DIRECTIONS:
Render the data from the line containing "Artisan Blanchard Couvreur 46, le" through the line containing "pendant les heures", both included, as a Markdown table with the columns Row and Line. Number the rows in order and skip any blank lines.

****************************************

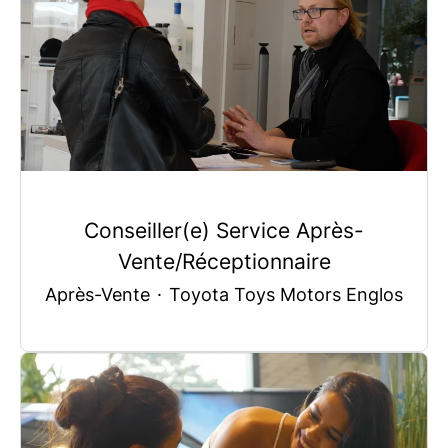
Conseiller(e) Service Après-
Vente/Réceptionnaire
Après-Vente
·
Toyota Toys Motors Englos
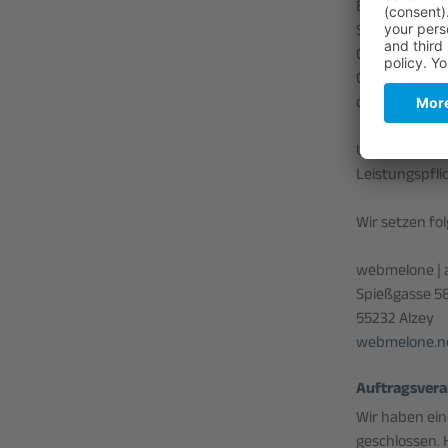
Bereitstellung
Sofern eine e
Grundlage von 
Cookies oder 
des TDDDG umfa
Unser(e) Host
Leistungspfli
Wir setzen fo
webmelone | an
Spießgasse 5
55232 Alzey
webmelone.n
Auftragsvera
Wir haben ei
geschlossen. 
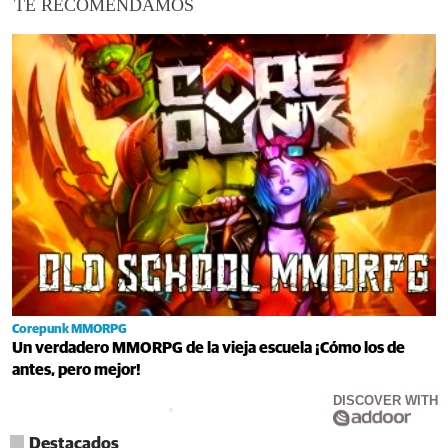
TE RECOMENDAMOS
Corepunk MMORPG
Un verdadero MMORPG de la vieja escuela ¡Cómo los de
antes, pero mejor!
DISCOVER WITH
Destacados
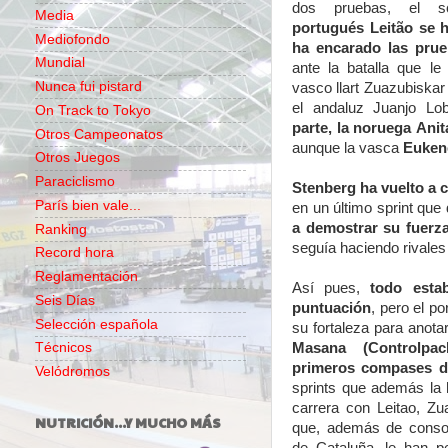
dos pruebas, el 
Media
portugués Leitão se 
Mediofondo
ha encarado las prue
Mundial
ante la batalla que le 
Nunca fui pistard
vasco llart Zuazubiskar 
el andaluz Juanjo Lo
On Track to Tokyo
parte, la noruega Anit
Otros Campeonatos
aunque la vasca
Eukene
Otros Juegos
Paraciclismo
Stenberg ha vuelto a 
París bien vale...
en un último sprint qu
a demostrar su fuerza
Ranking
seguía haciendo rivales 
Record hora
Reglamentación
Así pues,
todo esta
Seis Días
puntuación
, pero el p
Selección española
su fortaleza para anota
Masana (Controlpa
Técnicos
primeros compases de
Velódromos
sprints que además la h
carrera con Leitao, Zu
NUTRICIÓN...Y MUCHO MÁS
que, además de conso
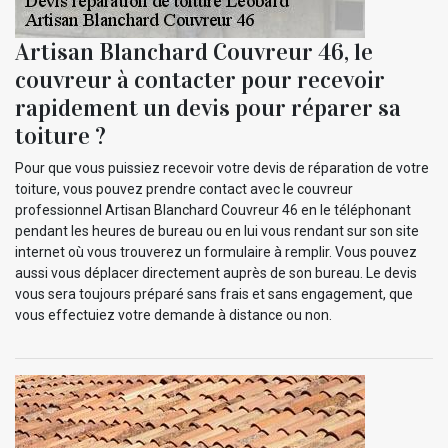
Artisan Blanchard Couvreur 46, le
couvreur à contacter pour recevoir
rapidement un devis pour réparer sa
toiture ?
Pour que vous puissiez recevoir votre devis de réparation de votre
toiture, vous pouvez prendre contact avec le couvreur
professionnel Artisan Blanchard Couvreur 46 en le téléphonant
pendant les heures de bureau ou en lui vous rendant sur son site
internet où vous trouverez un formulaire à remplir. Vous pouvez
aussi vous déplacer directement auprès de son bureau. Le devis
vous sera toujours préparé sans frais et sans engagement, que
vous effectuiez votre demande à distance ou non.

****************************************

EXERCISE RESULT:
| Row | Line |
|---|---|
| 1 | Artisan Blanchard Couvreur 46, le |
| 2 | couvreur à contacter pour recevoir |
| 3 | rapidement un devis pour réparer sa |
| 4 | toiture ? |
| 5 | Pour que vous puissiez recevoir votre devis de réparation de votre |
| 6 | toiture, vous pouvez prendre contact avec le couvreur |
| 7 | professionnel Artisan Blanchard Couvreur 46 en le téléphonant |
| 8 | pendant les heures de bureau ou en lui vous rendant sur son site |